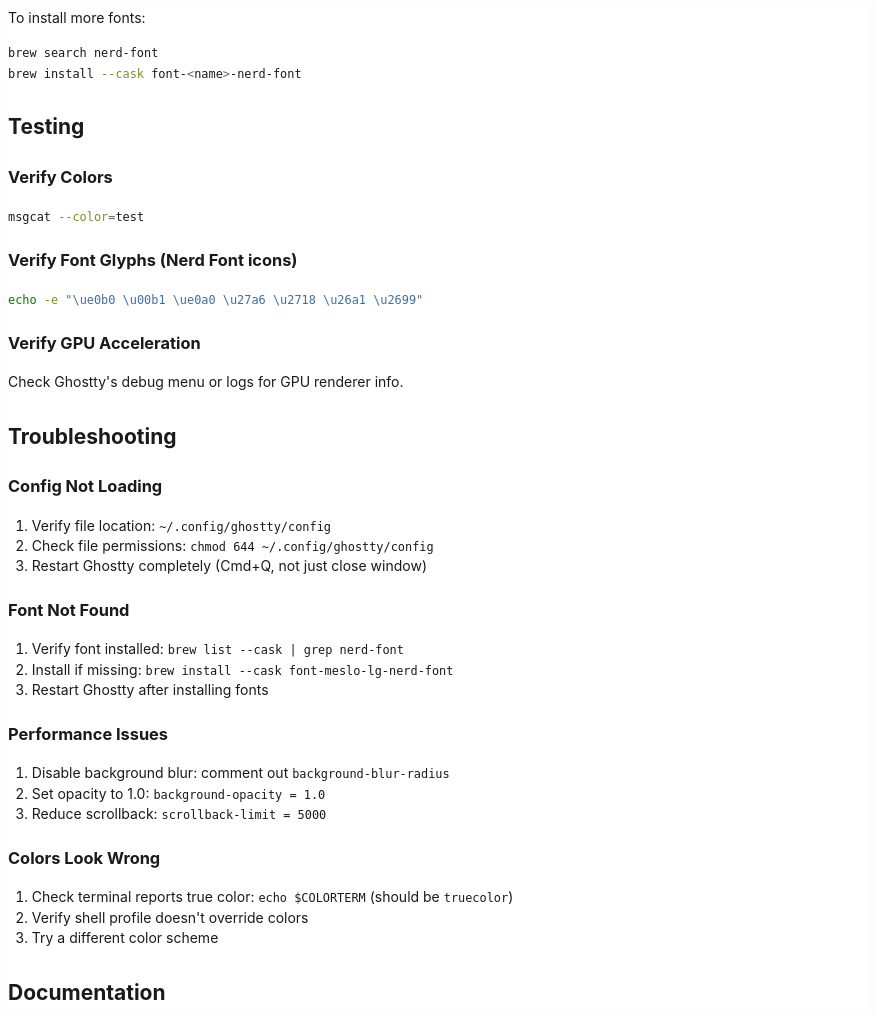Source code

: To install more fonts:

```bash
brew search nerd-font
brew install --cask font-<name>-nerd-font
```

## Testing

### Verify Colors

```bash
msgcat --color=test
```

### Verify Font Glyphs (Nerd Font icons)

```bash
echo -e "\ue0b0 \u00b1 \ue0a0 \u27a6 \u2718 \u26a1 \u2699"
```

### Verify GPU Acceleration

Check Ghostty's debug menu or logs for GPU renderer info.

## Troubleshooting

### Config Not Loading

1. Verify file location: `~/.config/ghostty/config`
2. Check file permissions: `chmod 644 ~/.config/ghostty/config`
3. Restart Ghostty completely (Cmd+Q, not just close window)

### Font Not Found

1. Verify font installed: `brew list --cask | grep nerd-font`
2. Install if missing: `brew install --cask font-meslo-lg-nerd-font`
3. Restart Ghostty after installing fonts

### Performance Issues

1. Disable background blur: comment out `background-blur-radius`
2. Set opacity to 1.0: `background-opacity = 1.0`
3. Reduce scrollback: `scrollback-limit = 5000`

### Colors Look Wrong

1. Check terminal reports true color: `echo $COLORTERM` (should be `truecolor`)
2. Verify shell profile doesn't override colors
3. Try a different color scheme

## Documentation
══════
Nothing but the lines from the one containing "### Verify GPU Acceleration" through the last line of the material should be returned, each exactly as written, both ends included.

### [Output for this task]
### Verify GPU Acceleration

Check Ghostty's debug menu or logs for GPU renderer info.

## Troubleshooting

### Config Not Loading

1. Verify file location: `~/.config/ghostty/config`
2. Check file permissions: `chmod 644 ~/.config/ghostty/config`
3. Restart Ghostty completely (Cmd+Q, not just close window)

### Font Not Found

1. Verify font installed: `brew list --cask | grep nerd-font`
2. Install if missing: `brew install --cask font-meslo-lg-nerd-font`
3. Restart Ghostty after installing fonts

### Performance Issues

1. Disable background blur: comment out `background-blur-radius`
2. Set opacity to 1.0: `background-opacity = 1.0`
3. Reduce scrollback: `scrollback-limit = 5000`

### Colors Look Wrong

1. Check terminal reports true color: `echo $COLORTERM` (should be `truecolor`)
2. Verify shell profile doesn't override colors
3. Try a different color scheme

## Documentation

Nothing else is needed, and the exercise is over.